DATA FOR THE TASK:
--------------------------------------------------

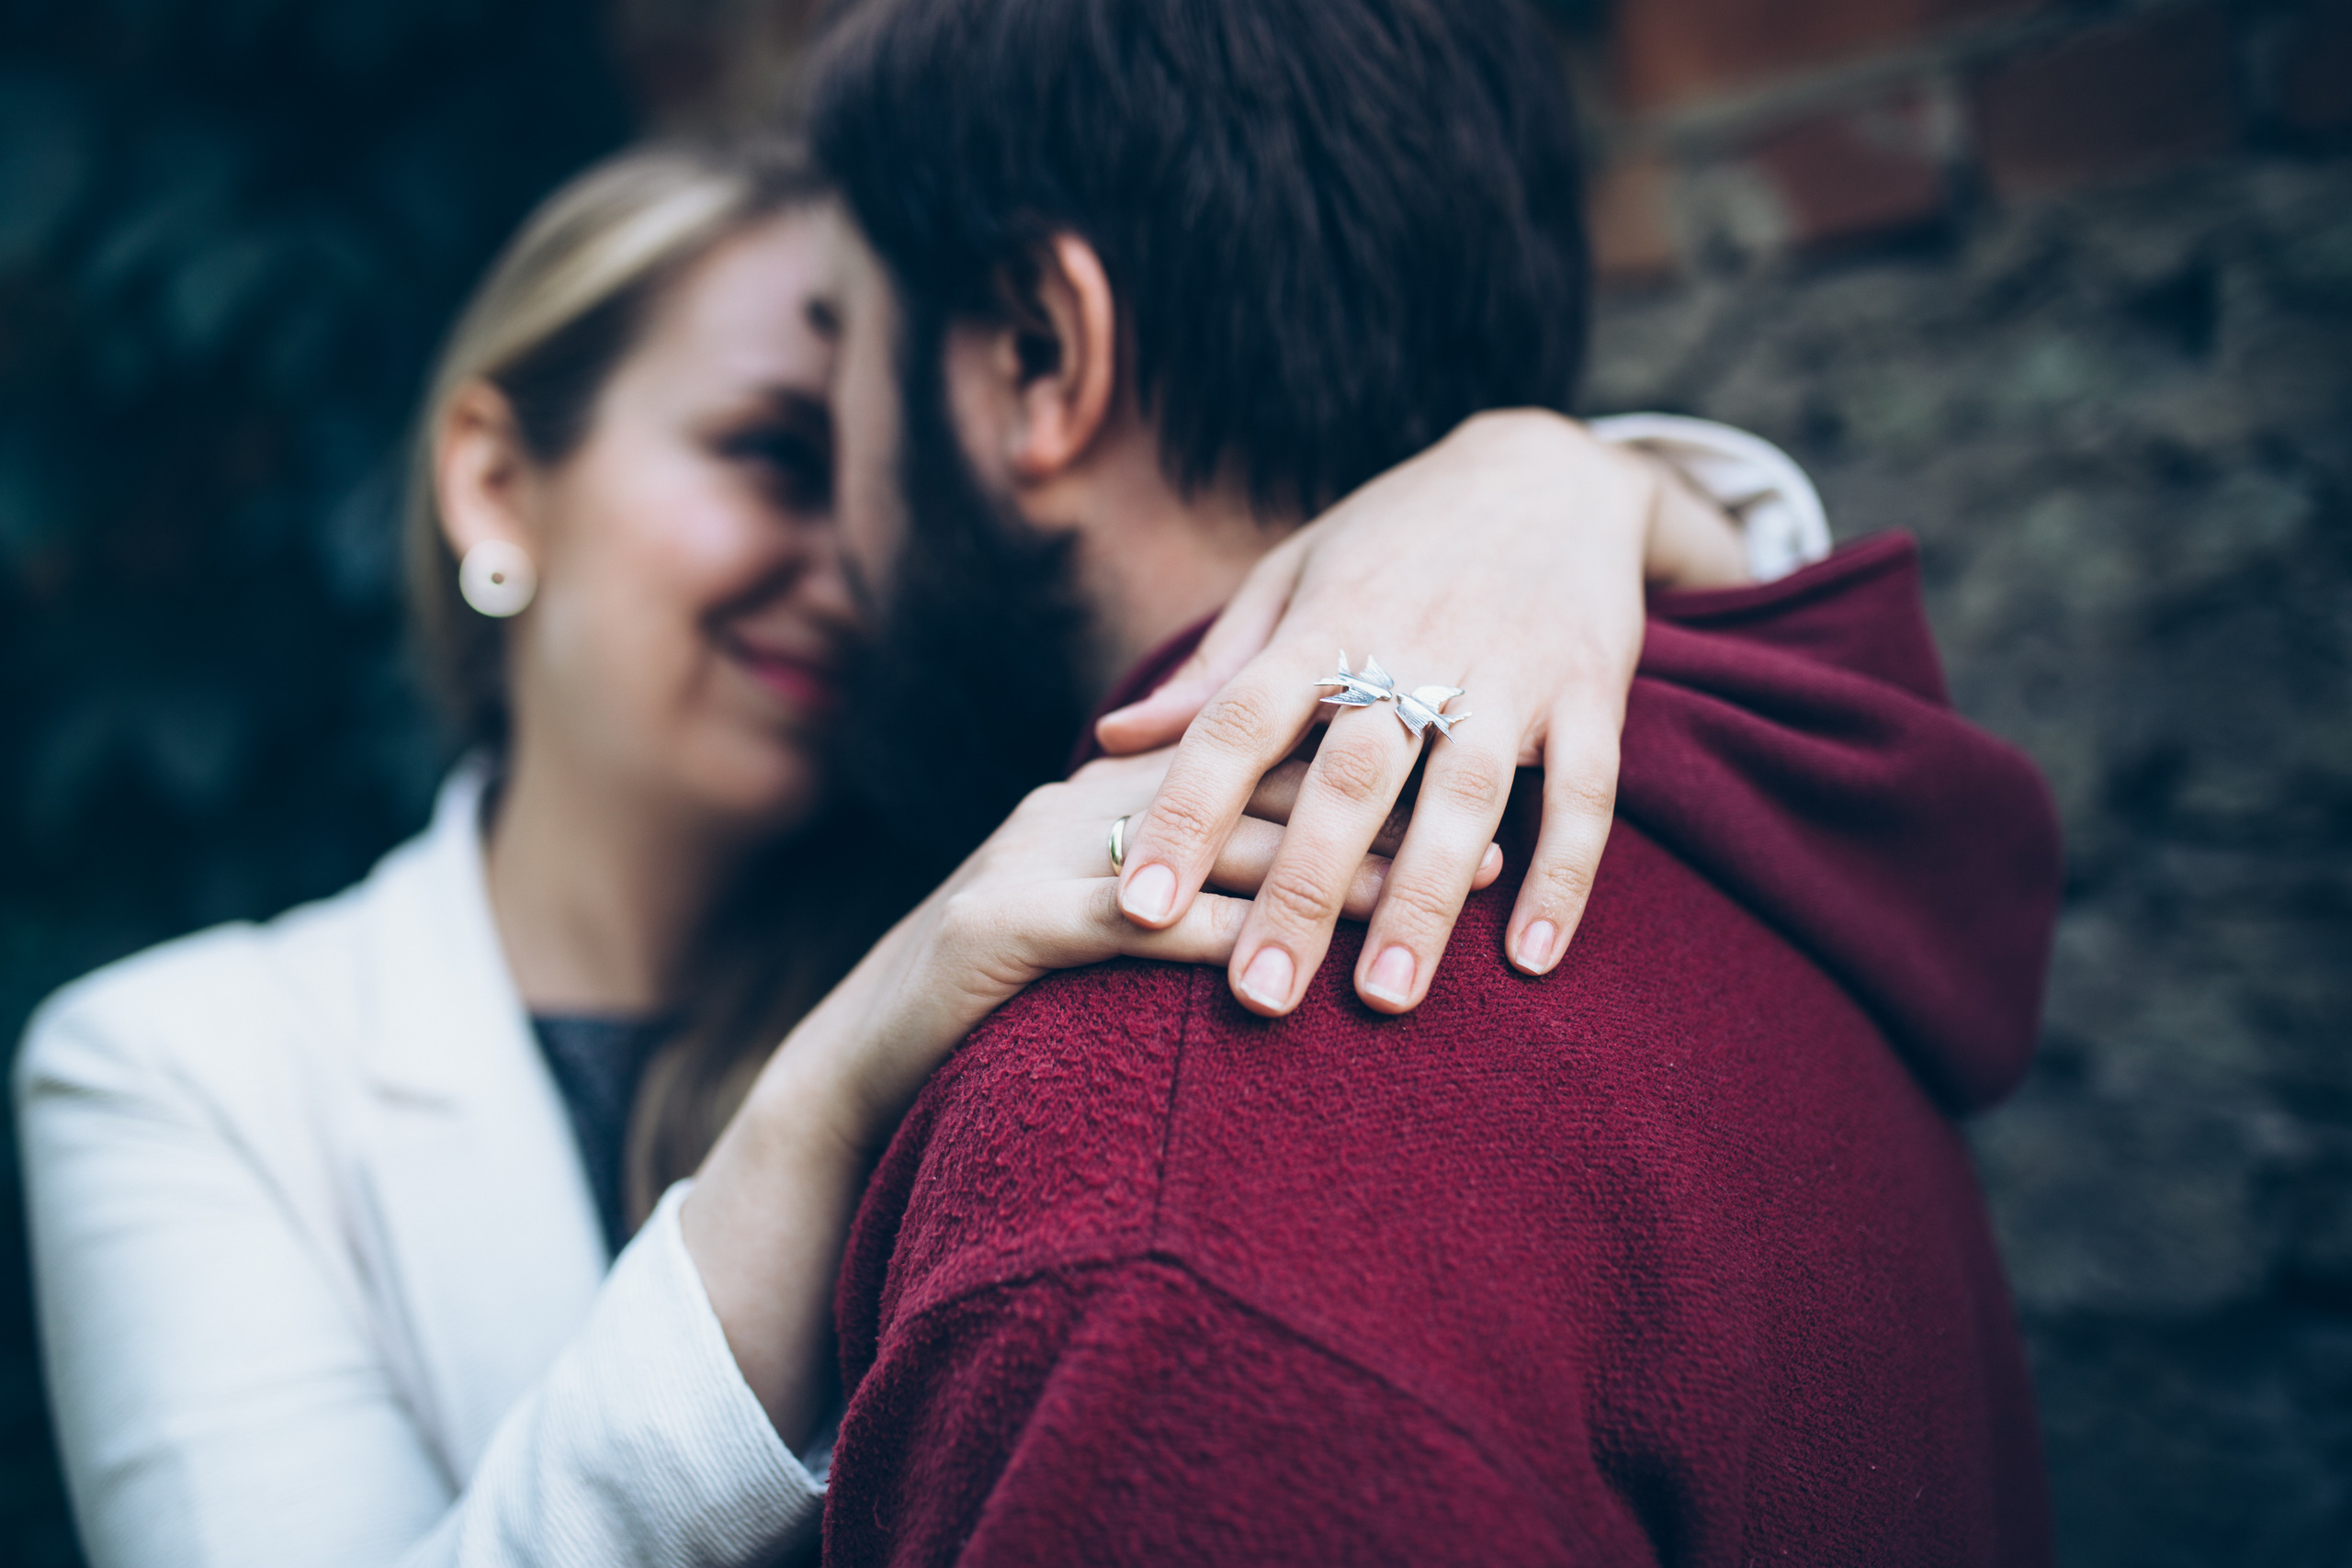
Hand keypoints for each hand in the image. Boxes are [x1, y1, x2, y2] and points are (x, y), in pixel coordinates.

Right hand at [793, 748, 1498, 1143]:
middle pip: (1253, 792)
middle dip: (1376, 815)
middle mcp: (1079, 796)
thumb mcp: (1102, 916)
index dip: (1371, 769)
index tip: (1478, 790)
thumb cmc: (1001, 1000)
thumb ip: (1188, 872)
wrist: (858, 1064)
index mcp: (1113, 782)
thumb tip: (1307, 866)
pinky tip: (1292, 956)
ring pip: (1205, 851)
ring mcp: (1035, 852)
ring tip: (1424, 898)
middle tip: (1488, 841)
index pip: (1264, 755)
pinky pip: (1130, 924)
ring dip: (1325, 875)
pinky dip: (1217, 936)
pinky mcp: (999, 923)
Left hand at [1095, 409, 1747, 1017]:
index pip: (1238, 723)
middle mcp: (1416, 648)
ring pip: (1463, 797)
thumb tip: (1114, 737)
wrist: (1550, 467)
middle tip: (1256, 996)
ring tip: (1385, 1000)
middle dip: (1302, 892)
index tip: (1138, 905)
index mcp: (1327, 622)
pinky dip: (1563, 875)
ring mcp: (1510, 671)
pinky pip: (1585, 793)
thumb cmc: (1396, 537)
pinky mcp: (1591, 691)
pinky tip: (1529, 958)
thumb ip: (1214, 665)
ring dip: (1425, 902)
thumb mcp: (1295, 573)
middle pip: (1349, 780)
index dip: (1186, 814)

--------------------------------------------------

YOUR TASK: Return each record as written, minus its images.

ANSWER FOR THIS EXERCISE:
Hand keypoints for each hand in the image. Boxes are [x1, y1, x2, y2] and points are (x, y), in pixel coordinates.

Right hand at [793, 748, 1498, 1143]:
middle pip: (1253, 792)
middle dip: (1376, 815)
middle mcp: (1079, 796)
thumb mcp: (1102, 916)
index dip: (1371, 769)
index tip: (1478, 790)
thumb cmc: (1001, 1000)
thumb ip: (1188, 872)
wrist: (858, 1064)
index mcp: (1113, 782)
thumb tip: (1307, 866)
pinky tip: (1292, 956)
ring pip: (1205, 851)
ring mcp: (1035, 852)
ring tip: (1424, 898)
middle tip: (1488, 841)
index pip: (1264, 755)
pinky pip: (1130, 924)
ring dip: (1325, 875)
pinky dip: (1217, 936)
pinky mcp: (999, 923)
Left hand at [1095, 409, 1747, 1017]:
index pip: (1238, 723)
middle mcp: (1416, 648)
ring pip: (1463, 797)
thumb tip: (1114, 737)
wrist: (1550, 467)
middle tip: (1256, 996)
ring tip: (1385, 1000)
middle dip: (1302, 892)
index tip: (1138, 905)
index mcp: (1327, 622)
pinky dip: (1563, 875)
ring mcp: (1510, 671)
pinky pip: (1585, 793)
thumb cmc: (1396, 537)
pinky mcp: (1591, 691)
pinky tip: (1529, 958)
thumb ip: (1214, 665)
ring dip: (1425, 902)
thumb mcp: (1295, 573)
middle pip: (1349, 780)
index dip: (1186, 814)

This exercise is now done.